Influence of Oceanographic Variability on the Planktonic Prey and Growth of Sardine and Anchovy in the California Current Ecosystem
Populations of Pacific sardine (Sardinops sagax) and northern anchovy (Engraulis mordax) have responded differently to oceanographic changes in the California Current Ecosystem (CCE) over the past century. Similar multi-decadal scale variability has been observed in sardine and anchovy populations around the world. Although correlations between ocean temperatures and fish biomasses are evident, the underlying processes relating ocean conditions to fish production remain unknown. Here, I examine the ecological differences between sardine and anchovy in the CCE and consider the oceanographic conditions that affect the planktonic prey utilized by the two species.

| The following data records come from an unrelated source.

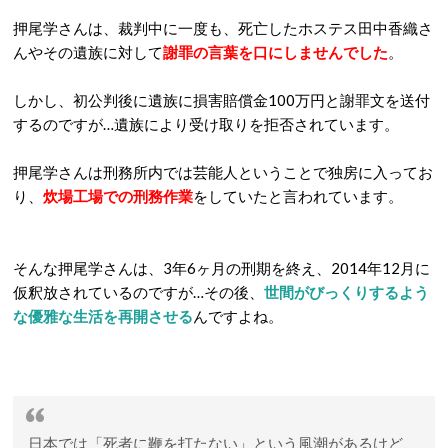
押尾学さんは、裁判中に一度も、死亡したホステス田中香織さ
んやその遺族に対して
謝罪の言葉を口にしませんでした
。
しかし、初公判後に遺族に損害賠償金100万円と謝罪文を送付
するのですが…遺族により受け取りを拒否されています。
押尾学さんは刑務所内では芸能人ということで独房に入ってお
り、
炊場工場での刑務作業
をしていたと言われています。
そんな押尾学さんは、3年6ヶ月の刑期を終え、2014年12月に
仮釈放されているのですが…その後、
世間がびっくりするよう
な優雅な生活を再開させる
んですよね。
日本では「死者に鞭を打たない」という風潮があるけど、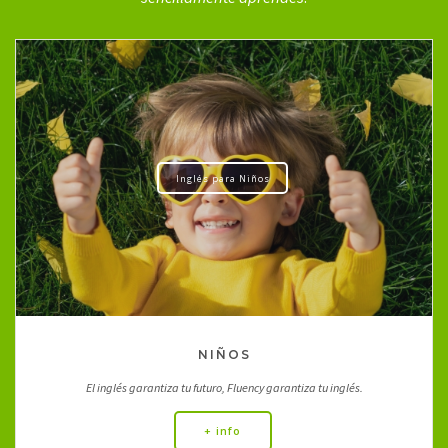
Inglés para Niños
NIÑOS
El inglés garantiza tu futuro, Fluency garantiza tu inglés.
+ info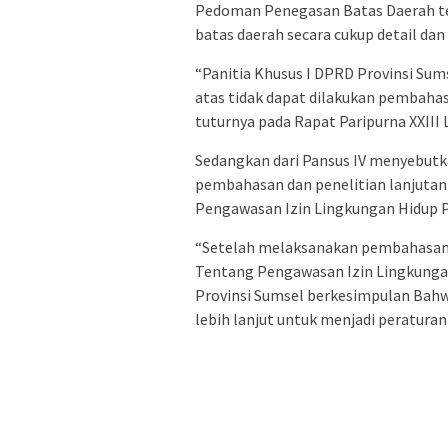
Pedoman Penegasan Batas Daerah t
batas daerah secara cukup detail dan
“Panitia Khusus I DPRD Provinsi Su
atas tidak dapat dilakukan pembahas
tuturnya pada Rapat Paripurna XXIII
Sedangkan dari Pansus IV menyebutka
pembahasan dan penelitian lanjuta
Pengawasan Izin Lingkungan Hidup P
“Setelah melaksanakan pembahasan 
Tentang Pengawasan Izin Lingkungan
Provinsi Sumsel berkesimpulan Bahw
lebih lanjut untuk menjadi peraturan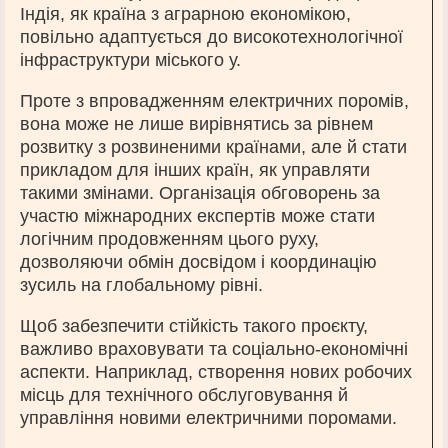
Індія, як країна з аграрною економікою,
повільно адаптується до високотехнологічної
інфраструктури міського у.
Проте з впровадженням електричних поромів,
вона може не лише вирівнятись за рівнем
розвитку з розвиненими країнами, але й стати
прикладом для інших країн, як управляти
такими змінами. Організація обговорень за
участю міжнародних експертів може стати
логічним продовженням цього руху,
дозволяючи обмін досвідом і координацію
зусиль на глобальному рівні.
Щоб забезпечити стійкість такого проєкту,
важливо враховувати та соціально-економічні
аспекти. Наприклад, створення нових робочих
місць для технічного обслуговування й
управління новими електричними поромами.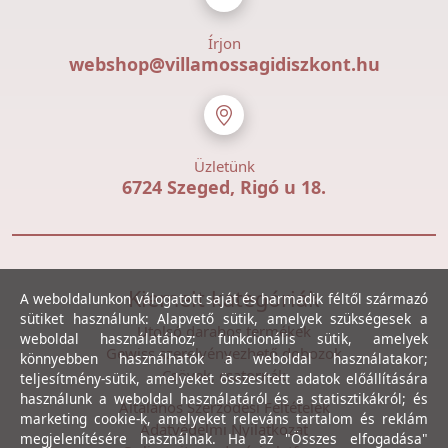
Írjon
webshop@villamossagidiszkont.hu
Üzletünk
6724 Szeged, Rigó u 18.
Kiemelt kategóriák
A weboldalunkon válogatott saját és harmadik féltől származó
sütiket használunk: Alapvető sütik, amelyek szükségesek a
Utolsó darabos termékek
weboldal használatához; funkcionális sütik, amelyek
Gewiss szerelvényezhető dobozok
könnyebben használhatók a weboldal használatakor;
Csövek, csatornák
teljesítmény-sütik, amelyeket összesített adatok előállítására
használunk a weboldal használatáról és a statisztikákról; és
Általános Szerződési Feltételek
marketing cookie-k, amelyeket releváns tartalom és reklám
Adatvédelmi Nyilatkozat
megjelenítésére használnak. Ha az "Összes elfogadása"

Sardine and anchovy are planktivorous fish that consume a wide range of prey items. However, direct comparison of the gill rakers of the two species indicate that sardine are better adapted to retain smaller plankters than anchovy. Oceanographic conditions influence the size spectrum of zooplankton communities in the CCE, with larger individual plankters relatively more abundant in the eutrophic region nearshore. I hypothesize that this relationship results from size-dependent trophic interactions between zooplankton and their phytoplanktonic prey. Model results indicate that changes observed in the biomasses and size structure of zooplankton communities in offshore, oligotrophic waters influence the potential growth rate of sardine, while anchovy growth is uniformly negative in the offshore region. Positive growth by anchovy is possible only in the nearshore, eutrophic zone. Different atmospheric conditions control the nutrient supply to these regions of the CCE. The nearshore area is enriched by rapid upwelling of nutrient-rich waters resulting from coastal upwelling, while slow upwelling resulting from positive wind-stress curl supplies nutrients to the offshore area. Estimates of curl-driven upwelling are associated with pycnocline and nutricline shoaling in the southern CCE over the passed decades, and sardine production is more strongly related to changes in curl-driven upwelling than with coastal upwelling or sea-surface temperature. Upwelling rate is a fundamental determinant of the biological structure and production in coastal pelagic ecosystems, and future changes in the magnitude and spatial gradient of wind stress may have important and differing effects on these ecosystems.